__Stored items__:
□ □ □

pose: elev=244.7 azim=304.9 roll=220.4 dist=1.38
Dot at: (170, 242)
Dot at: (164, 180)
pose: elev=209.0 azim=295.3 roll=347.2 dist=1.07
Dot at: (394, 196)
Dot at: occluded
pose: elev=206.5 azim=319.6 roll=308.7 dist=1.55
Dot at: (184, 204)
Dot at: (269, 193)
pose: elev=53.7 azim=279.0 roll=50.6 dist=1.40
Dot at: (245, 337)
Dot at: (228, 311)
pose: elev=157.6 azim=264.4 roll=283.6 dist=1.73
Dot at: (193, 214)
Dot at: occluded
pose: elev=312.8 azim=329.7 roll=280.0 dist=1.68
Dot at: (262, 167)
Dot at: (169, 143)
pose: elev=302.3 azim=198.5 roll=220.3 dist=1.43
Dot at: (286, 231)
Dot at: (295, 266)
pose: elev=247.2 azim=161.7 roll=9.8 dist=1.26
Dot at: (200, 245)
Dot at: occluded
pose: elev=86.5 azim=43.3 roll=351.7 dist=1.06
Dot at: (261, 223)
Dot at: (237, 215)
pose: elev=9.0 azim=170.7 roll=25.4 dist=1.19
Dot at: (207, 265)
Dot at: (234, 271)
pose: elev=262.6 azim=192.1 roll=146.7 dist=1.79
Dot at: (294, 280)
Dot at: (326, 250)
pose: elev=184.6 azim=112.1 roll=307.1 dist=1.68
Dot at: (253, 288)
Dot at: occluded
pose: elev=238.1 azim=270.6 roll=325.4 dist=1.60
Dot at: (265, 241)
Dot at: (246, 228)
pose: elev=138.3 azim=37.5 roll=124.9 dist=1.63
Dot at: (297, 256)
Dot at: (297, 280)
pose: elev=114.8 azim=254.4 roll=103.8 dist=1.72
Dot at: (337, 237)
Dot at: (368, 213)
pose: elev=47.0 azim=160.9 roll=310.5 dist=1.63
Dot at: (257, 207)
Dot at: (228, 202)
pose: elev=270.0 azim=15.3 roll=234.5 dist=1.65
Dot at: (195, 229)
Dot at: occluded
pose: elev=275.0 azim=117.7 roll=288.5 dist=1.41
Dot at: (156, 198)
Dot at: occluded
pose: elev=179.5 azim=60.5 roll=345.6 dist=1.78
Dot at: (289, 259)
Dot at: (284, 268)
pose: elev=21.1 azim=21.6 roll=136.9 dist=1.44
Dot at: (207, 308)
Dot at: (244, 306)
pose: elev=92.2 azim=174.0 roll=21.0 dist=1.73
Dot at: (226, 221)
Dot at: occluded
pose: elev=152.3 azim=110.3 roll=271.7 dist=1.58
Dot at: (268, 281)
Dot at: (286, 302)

□ □ □

__Stated exercise__:
Present every line of the data above as a numbered list, omitting any blank lines.

__Correct output__:
1. pose: elev=244.7 azim=304.9 roll=220.4 dist=1.38
2. Dot at: (170, 242)
3. Dot at: (164, 180)
4. pose: elev=209.0 azim=295.3 roll=347.2 dist=1.07
5. Dot at: (394, 196)
6. Dot at: occluded
7. pose: elev=206.5 azim=319.6 roll=308.7 dist=1.55
8. Dot at: (184, 204)
9. Dot at: (269, 193)
10. pose: elev=53.7 azim=279.0 roll=50.6 dist=1.40
11. Dot at: (245, 337)
12. Dot at: (228, 311)
13. pose: elev=157.6 azim=264.4 roll=283.6 dist=1.73
14. Dot at: (193, 214)
15. Dot at: occluded
16. pose: elev=312.8 azim=329.7 roll=280.0 dist=1.68
17. Dot at: (262, 167)
18. Dot at: (169, 143)
19. pose: elev=302.3 azim=198.5 roll=220.3 dist=1.43
20. Dot at: (286, 231)
21. Dot at: (295, 266)
22. pose: elev=247.2 azim=161.7 roll=9.8 dist=1.26
23. Dot at: (200, 245)
24. Dot at: occluded
25. pose: elev=86.5 azim=43.3 roll=351.7 dist=1.06
26. Dot at: (261, 223)
27. Dot at: (237, 215)
28. pose: elev=9.0 azim=170.7 roll=25.4 dist=1.19
29. Dot at: (207, 265)
30. Dot at: (234, 271)
31. pose: elev=262.6 azim=192.1 roll=146.7 dist=1.79
32. Dot at: (294, 280)
33. Dot at: (326, 250)
34. pose: elev=184.6 azim=112.1 roll=307.1 dist=1.68
35. Dot at: (253, 288)
36. Dot at: occluded
37. pose: elev=238.1 azim=270.6 roll=325.4 dist=1.60
38. Dot at: (265, 241)
39. Dot at: (246, 228)
40. pose: elev=138.3 azim=37.5 roll=124.9 dist=1.63
41. Dot at: (297, 256)
42. Dot at: (297, 280)
43. pose: elev=114.8 azim=254.4 roll=103.8 dist=1.72
44. Dot at: (337, 237)
45. Dot at: (368, 213)
46. pose: elev=47.0 azim=160.9 roll=310.5 dist=1.63
47. Dot at: (257, 207)
48. Dot at: (228, 202)
49. pose: elev=270.0 azim=15.3 roll=234.5 dist=1.65
50. Dot at: (195, 229)
51. Dot at: occluded
52. pose: elev=275.0 azim=117.7 roll=288.5 dist=1.41
53. Dot at: (156, 198)
54. Dot at: occluded
55. pose: elev=179.5 azim=60.5 roll=345.6 dist=1.78
56. Dot at: (289, 259)
57. Dot at: (284, 268)
58. pose: elev=21.1 azim=21.6 roll=136.9 dist=1.44
59. Dot at: (207, 308)
60. Dot at: (244, 306)
61. pose: elev=92.2 azim=174.0 roll=21.0 dist=1.73
62. Dot at: (226, 221)
63. Dot at: occluded
64. pose: elev=152.3 azim=110.3 roll=271.7 dist=1.58
65. Dot at: (268, 281)
66. Dot at: (286, 302)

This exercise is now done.